*What is required*. Gather each line of the records where "that" appears.

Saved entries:
□ □ □ □

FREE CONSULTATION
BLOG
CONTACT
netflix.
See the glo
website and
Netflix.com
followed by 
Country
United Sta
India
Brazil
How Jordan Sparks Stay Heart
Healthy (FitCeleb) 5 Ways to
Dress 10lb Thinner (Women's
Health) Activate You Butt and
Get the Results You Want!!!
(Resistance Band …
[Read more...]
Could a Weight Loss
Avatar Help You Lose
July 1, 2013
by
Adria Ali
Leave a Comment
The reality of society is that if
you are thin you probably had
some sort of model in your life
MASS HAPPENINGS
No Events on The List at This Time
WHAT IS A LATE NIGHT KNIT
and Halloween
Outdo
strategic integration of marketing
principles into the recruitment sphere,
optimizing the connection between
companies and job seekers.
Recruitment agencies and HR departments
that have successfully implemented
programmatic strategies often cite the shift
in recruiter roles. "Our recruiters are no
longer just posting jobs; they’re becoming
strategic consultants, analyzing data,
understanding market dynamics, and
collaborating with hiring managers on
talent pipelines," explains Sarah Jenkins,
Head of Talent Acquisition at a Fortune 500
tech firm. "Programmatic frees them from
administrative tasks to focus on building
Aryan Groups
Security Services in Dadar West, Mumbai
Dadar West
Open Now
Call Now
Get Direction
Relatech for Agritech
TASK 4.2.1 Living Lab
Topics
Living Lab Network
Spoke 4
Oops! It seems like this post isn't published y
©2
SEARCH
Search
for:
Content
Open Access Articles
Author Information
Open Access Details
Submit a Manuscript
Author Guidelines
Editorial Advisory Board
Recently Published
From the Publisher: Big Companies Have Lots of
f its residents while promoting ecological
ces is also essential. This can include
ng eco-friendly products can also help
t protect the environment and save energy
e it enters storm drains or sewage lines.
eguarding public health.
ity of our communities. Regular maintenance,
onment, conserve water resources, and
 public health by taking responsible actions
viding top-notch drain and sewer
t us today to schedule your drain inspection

□ □ □ □

*Expected output*.
The reality of society is that if
that have successfully implemented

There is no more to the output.